TASK DETAILS
Would you restate all of the entries verbatim, minus any images?

** Opening SOURCE DATA block **

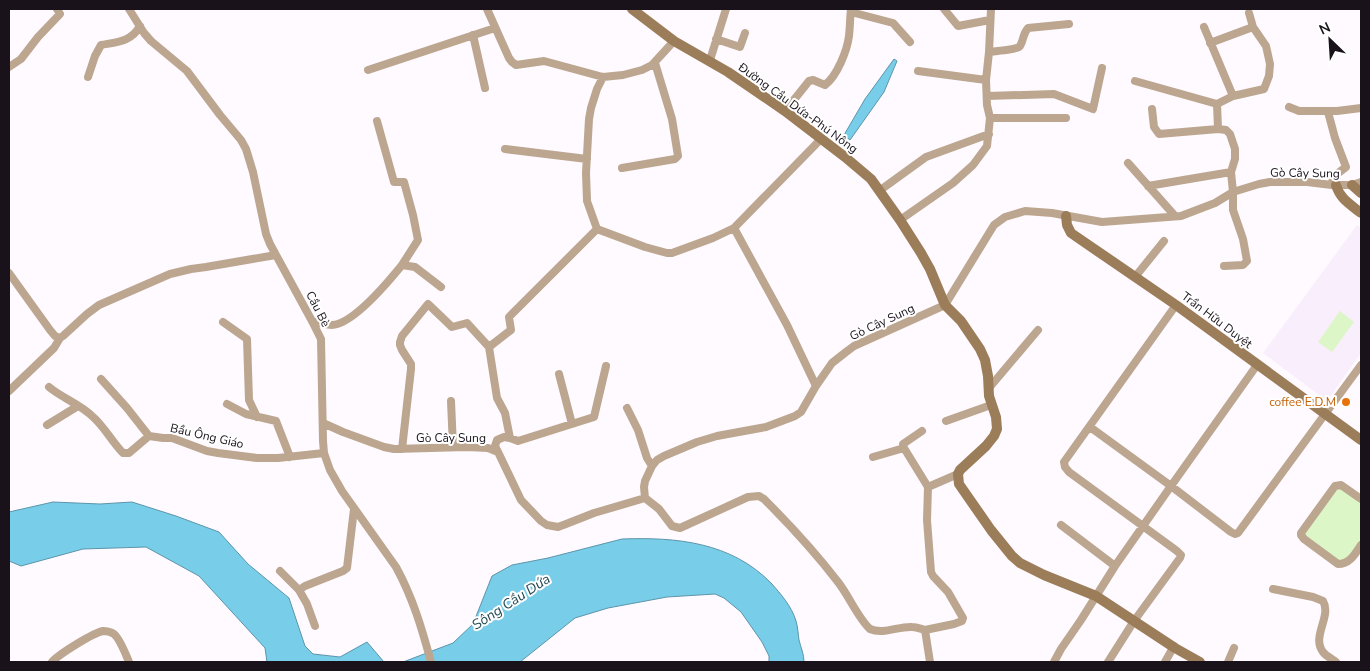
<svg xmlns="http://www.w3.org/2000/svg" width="1370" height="671" font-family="'Nunito Sans',sans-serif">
  <rect width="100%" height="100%" fill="#fefaff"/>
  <path fill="#f9eefb" d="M1357,225L1361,228V353L1327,401L1263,353Z"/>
  <path fill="#ddf6c8" d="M1340,311L1354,322L1332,352L1318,342Z
    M1340,487L1361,503V539L1347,559L1340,561L1304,536L1305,532L1336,488Z"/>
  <path fill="#78cde9" stroke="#5c95ab" d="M894,59L897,61L884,92L850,140L844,135L865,99Z
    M53,502L100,504L132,502L176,516L219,532L248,564L289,598L305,646L313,654L340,657L367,642L384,662H267L265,648L199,576L146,547L83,549L21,566L9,561V512Z
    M622,539C676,537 731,542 771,583C781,594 792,607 796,621C798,627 798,634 799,640C801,648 804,654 804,662H769V656L762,642L741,612L724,598L715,594L667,597L608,608L575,618L520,662H403L453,643L473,624L492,576L512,565L548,558Z"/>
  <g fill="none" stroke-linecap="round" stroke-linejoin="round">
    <path stroke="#bca68f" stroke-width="8" d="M129,9L144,33L151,41L187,71L220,115L241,140L246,149L253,172L266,234L270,244L312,321L321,339L323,441L324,453L330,470L342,491L396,567C413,598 422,629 431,662
      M487,9L509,58L512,62L516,65L544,61L603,77L623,75L642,70L652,65L674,41
      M944,9L958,26L990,20
      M851,12L893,23L910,42
      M1204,27L1233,96L1217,104L1218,129
      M473,35L485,88
      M716,39L740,47L745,33
      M1210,43L1253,27
      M989,52C995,51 1017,50 1020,46C1024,40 1022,35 1028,28L1069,24
      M710,60L726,9
      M9,67L21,59L38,37L60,14L57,9
      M368,70L495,28
      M918,71L986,80
      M88,77L95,56L101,45C117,42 131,42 140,26
      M603,77L597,89L591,108L589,119L586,173L587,201L597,229L645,247L667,253H672L713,238L734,228L821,139
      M1135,81L1217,104
      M987,96L1054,94L1093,109L1102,68
      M1233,96L1264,89L1269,76L1270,64L1266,46L1253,27L1249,13
      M1289,107L1299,111H1337L1361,108
      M1152,109L1154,127L1159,134L1218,129L1226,130L1230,134L1235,149V159L1231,172L1233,192V210L1243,239L1247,261L1243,265L1224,266
      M785,111L809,81L813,80L825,85C837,76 847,51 849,36C850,27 850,18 851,9
      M1328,112L1335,138L1346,167L1333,177L1332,185
      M990,118H1066
      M377,121L394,182H404L413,215L418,240L402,265
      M505,149L587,159
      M1128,163L1175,216
      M622,168L675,159L678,156L672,119L655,63
      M1148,186L1231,172
      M879,191L926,157L989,134
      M900,220L953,183L973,165L987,146L990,118L987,105L986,80L989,52L991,9
      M734,228L787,325L816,386
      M9,273L50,330L55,336L60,338L63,336L87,314L99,305L170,274L191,269L206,267L276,255
      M1135,277L1164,241
      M312,321C318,322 325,325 332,325C353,324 389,281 402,265L415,267L441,287
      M223,322L247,339L249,400L257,417
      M559,374L572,424
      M101,379L127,408L149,436L163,438H172L207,451L218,453L257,458H278L324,453
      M49,387C62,398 80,404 92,416C104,426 112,442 123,453H129L149,436
      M989,388L1038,330
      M9,391L54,348L60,338
      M451,401L453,447
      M227,404L246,414L276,421L290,457
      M627,408L638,430L647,458L652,466
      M946,421L991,405
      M323,423L343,432L384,447L394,449L467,447L488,448L498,452L521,500L541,521L547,525L558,527L566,524L594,513L645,498L644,487L645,481L652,466L657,460L664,456L697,442L717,436L766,427L795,416L801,412L816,386L832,363L846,352L854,346L945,305L994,225L1005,217L1025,211L1052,213L1102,222L1181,216L1215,203L1233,192L1259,184L1270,182H1307L1332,185H1352L1361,182
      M47,425L78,406
      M1090,427L1171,486L1257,365
      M510,438L518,441L594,417L606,366
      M904,448L928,487
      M402,449L411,369V364L402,350L400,345V342L402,336L428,304L452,327L467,323L489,347
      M498,452L495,446L497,440L504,437L510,438L505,413L497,398L489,347L511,330L509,317L597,229
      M873,457L904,448L903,444L922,431
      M645,498L659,509L672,526L680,528L748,497L759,496L764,499C790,525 815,552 838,582C849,596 858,618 870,629C883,635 899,626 912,627C917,627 921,629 925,630L930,662
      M1361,499L1341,485L1335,486L1301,533V535L1304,539L1338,564C1350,564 1355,554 1361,545
      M1061,525L1115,566
      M280,571L299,590
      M1273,589L1313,597L1323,601C1332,616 1311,637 1323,652C1326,656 1332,659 1336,662
      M315,626L307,604L299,590L305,586L343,571L347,568L354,509
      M925,630L954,624L962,621L963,618L948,592L933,576L931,572L927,520L928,487L958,474
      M52,662C59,654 93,633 103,631C107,631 111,632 114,634C120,639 126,655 129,662
      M1054,662L1061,649L1081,620L1115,566L1171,486L1231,532L1235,534L1238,533L1361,365
      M1108,662L1134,621L1180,558L1181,555L1177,551L1069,472L1065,467L1064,462L1176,305
      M1165,662L1174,646
      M1228,662L1234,648"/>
    <path stroke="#9c7d5a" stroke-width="10" d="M632,9L674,41L728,72L785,111L845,157L871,179L900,220L921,253L930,269L945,305L961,321L980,349L985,360L988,376L989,396L996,417L997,429L994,436L986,446L960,470L958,474L959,484L991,530L1012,556L1020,563L1044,575L1096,596L1175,648L1200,662
      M1336,185C1340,199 1350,204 1361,213
      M1352,185L1361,193
      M1066,216L1067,225L1071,233L1176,305L1361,440"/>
  </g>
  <circle fill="#e8710a" stroke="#fff" stroke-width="2" cx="1346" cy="402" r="5"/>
  <g text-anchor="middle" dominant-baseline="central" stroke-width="4" stroke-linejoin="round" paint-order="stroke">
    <g font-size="12" fill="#19121b" stroke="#fff">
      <text transform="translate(798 108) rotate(36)">Đường Cầu Dứa-Phú Nông</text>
      <text transform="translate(1305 173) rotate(1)">Gò Cây Sung</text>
      <text transform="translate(318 309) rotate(63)">Cầu Bè</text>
      <text transform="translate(1217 320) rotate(37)">Trần Hữu Duyệt</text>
      <text transform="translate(882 322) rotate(-25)">Gò Cây Sung</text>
      <text transform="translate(207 436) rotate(13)">Bầu Ông Giáo</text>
      <text x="451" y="438">Gò Cây Sung</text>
    </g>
    <g font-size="12" fill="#c56008" stroke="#fff" text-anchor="end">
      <text x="1336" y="402">coffee E.D.M</text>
    </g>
    <g font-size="14" font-style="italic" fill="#234a56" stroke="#fff">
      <text transform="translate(511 602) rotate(-33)">Sông Cầu Dứa</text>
    </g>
  </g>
  <rect width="1370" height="671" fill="none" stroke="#19121b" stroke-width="20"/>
  <g transform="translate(1330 40) rotate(335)" stroke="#ffffff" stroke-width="4" paint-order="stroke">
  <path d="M0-4L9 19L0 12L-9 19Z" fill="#19121b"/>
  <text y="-8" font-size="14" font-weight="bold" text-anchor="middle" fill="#19121b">N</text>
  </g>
</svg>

** Closing SOURCE DATA block **

ANSWER TO THIS PROBLEM
<svg xmlns="http://www.w3.org/2000/svg" width="1370" height="671" font-family="'Nunito Sans',sans-serif">
  <rect width="100%" height="100%" fill="#fefaff"/>
  <path fill="#f9eefb" d="M1357,225L1361,228V353L1327,401L1263,353Z"/>
  <path fill="#ddf6c8" d="M1340,311L1354,322L1332,352L1318,342Z
    M1340,487L1361,503V539L1347,559L1340,561L1304,536L1305,532L1336,488Z"/>
  <path fill="#78cde9" stroke="#5c95ab" d="M894,59L897,61L884,92L850,140L844,135L865,99Z
    M53,502L100,504L132,502L176,516L219,532L248,564L289,598L305,646L313,654L340,657L367,642L384,662H267L265,648L199,576L146,547L83,549L21,566L9,561V512Z
    M622,539C676,537 731,542 771,583C781,594 792,607 796,621C798,627 798,634 799,640C801,648 804,654 804,662H769V656L762,642L741,612L724,598L715,594L667,597L608,608L575,618L520,662H403L453,643L473,624L492,576L512,565L548,558Z"/>
  <g fill="none" stroke-linecap="round" stroke-linejoin="round">
    <path stroke="#bca68f" stroke-width="8" d="M129,9L144,33L151,41L187,71L220,115L241,140L246,149L253,172L266,234L270,244L312,321L321,339L323,441L324,453L330,470L342,491L396,567C413,598 422,629 431,662
      M487,9L509,58L512,62L516,65L544,61L603,77L623,75L642,70L652,65L674,41
      M944,9L958,26L990,20
      M851,12L893,23L910,42
      M1204,27L1233,96L1217,104L1218,129
      M473,35L485,88
      M716,39L740,47L745,33
      M1210,43L1253,27
      M989,52C995,51 1017,50 1020,46C1024,40 1022,35 1028,28L1069,24
      M710,60L726,9
      M9,67L21,59L38,37L60,14L57,9
      M368,70L495,28
      M918,71L986,80
      M88,77L95,56L101,45C117,42 131,42 140,26
      M603,77L597,89L591,108L589,119L586,173L587,201L597,229L645,247L667,253H672L713,238L734,228L821,139
      M1135,81L1217,104
      M987,96L1054,94L1093,109L1102,68
      M1233,96L1264,89L1269,76L1270,64L1266,46L1253,27L1249,13
      M1289,107L1299,111H1337L1361,108
      M1152,109L1154,127L1159,134L1218,129L1226,130L1230,134L1235,149V159L1231,172L1233,192V210L1243,239L1247,261L1243,265L1224,266
      M785,111L809,81L813,80L825,85C837,76 847,51 849,36C850,27 850,18 851,9
      M1328,112L1335,138L1346,167L1333,177L1332,185
      M990,118H1066
      M377,121L394,182H404L413,215L418,240L402,265
      M505,149L587,159
      M1128,163L1175,216
      M622,168L675,159L678,156L672,119L655,63
      M1148,186L1231,172
      M879,191L926,157L989,134
      M900,220L953,183L973,165L987,146L990,118L987,105L986,80L989,52L991,9
      M734,228L787,325L816,386
      M9,273L50,330L55,336L60,338L63,336L87,314L99,305L170,274L191,269L206,267L276,255
      M1135,277L1164,241
      M312,321C318,322 325,325 332,325C353,324 389,281 402,265L415,267L441,287
      M223,322L247,339L249,400L257,417
      M559,374L572,424
      M101,379L127,408L149,436L163,438H172L207,451L218,453L257,458H278L324,453
      M49,387C62,398 80,404 92,416C104,426 112,442 123,453H129L149,436
      M989,388L1038,330
      M9,391L54,348L60,338
      M451,401L453,447
      M227,404L246,414L276,421L290,457
      M627,408L638,430L647,458L652,466
      M946,421L991,405
      M323,423L343,432L384,447L394,449L467,447L488,448L498,452L521,500L541,521L547,525L558,527L566,524L594,513L645,498L644,487L645,481L652,466L657,460L664,456L697,442L717,436L766,427L795,416L801,412L816,386L832,363L846,352L854,346L945,305L994,225L1005,217L1025,211L1052,213L1102,222L1181,216L1215,203L1233,192L1259,184L1270,182H1307L1332,185H1352L1361,182
      M47,425L78,406
      M1090,427L1171,486L1257,365
      M510,438L518,441L594,417L606,366
      M904,448L928,487
      M402,449L411,369V364L402,350L400,345V342L402,336L428,304L452,327L467,323L489,347
      M498,452L495,446L497,440L504,437L510,438L505,413L497,398L489,347L511,330L509,317L597,229
      M873,457L904,448L903,444L922,431
      M645,498L659,509L672,526L680,528L748,497L759,496L764,499C790,525 815,552 838,582C849,596 858,618 870,629C883,635 899,626 912,627C917,627 921,629 925,630L930,662
      M1361,499L1341,485L1335,486L1301,533V535L1304,539L1338,564C1350,564 1355,554 1361,545
      M1061,525L1115,566
      M280,571L299,590
      M1273,589L1313,597L1323,601C1332,616 1311,637 1323,652C1326,656 1332,659 1336,662
      M315,626L307,604L299,590L305,586L343,571L347,568L354,509
      M925,630L954,624L962,621L963,618L948,592L933,576L931,572L927,520L928,487L958,474
      M52,662C59,654 93,633 103,631C107,631 111,632 114,634C120,639 126,655 129,662
      M1054,662L1061,649L1081,620L1115,566L1171,486L1231,532L1235,534L1238,533L1361,365
      M1108,662L1134,621L1180,558L1181,555L1177,551L1069,472L1065,467L1064,462L1176,305
      M1165,662L1174,646
      M1228,662L1234,648"/>
    <path stroke="#9c7d5a" stroke-width="10" d="M632,9L674,41L728,72L785,111L845,157L871,179L900,220L921,253L930,269L945,305L961,321L980,349L985,360L988,376L989,396L996,417L997,429L994,436L986,446L960,470L958,474L959,484L991,530L1012,556L1020,563L1044,575L1096,596L1175,648L1200,662
      M1336,185C1340,199 1350,204 1361,213
      M1352,185L1361,193
      M1066,216L1067,225L1071,233L1176,305L1361,440"/>
  </g>
  <circle fill="#e8710a" stroke="#fff" stroke-width="2" cx="1346" cy="402" r="5"/>
  <g text-anchor="middle" dominant-baseline="central" stroke-width="4" stroke-linejoin="round" paint-order="stroke">
    <g font-size="12" fill="#19121b" stroke="#fff">
      <text transform="translate(798 108) rotate(36)">Đường Cầu Dứa-Phú Nông</text>
      <text transform="translate(1305 173) rotate(1)">Gò Cây Sung</text>
      <text transform="translate(318 309) rotate(63)">Cầu Bè</text>
      <text transform="translate(1217 320) rotate(37)">Trần Hữu Duyệt</text>
      <text transform="translate(882 322) rotate(-25)">Gò Cây Sung</text>
      <text transform="translate(207 436) rotate(13)">Bầu Ông Giáo</text>
      <text x="451" y="438">Gò Cây Sung</text>
    </g>
    <g font-size="12" fill="#c56008" stroke="#fff" text-anchor="end">
      <text x="1336" y="402">coffee E.D.M</text>
    </g>
    <g font-size="14" font-style="italic" fill="#234a56" stroke="#fff">
      <text transform="translate(511 602) rotate(-33)">Sông Cầu Dứa</text>
    </g>
  </g>
  <rect width="1370" height="671" fill="none" stroke="#19121b" stroke-width="20"/>
  <g transform="translate(1330 40) rotate(335)" stroke="#ffffff" stroke-width="4" paint-order="stroke">
  <path d="M0-4L9 19L0 12L-9 19Z" fill="#19121b"/>
  <text y="-8" font-size="14" font-weight="bold" text-anchor="middle" fill="#19121b">N</text>
  </g>
</svg>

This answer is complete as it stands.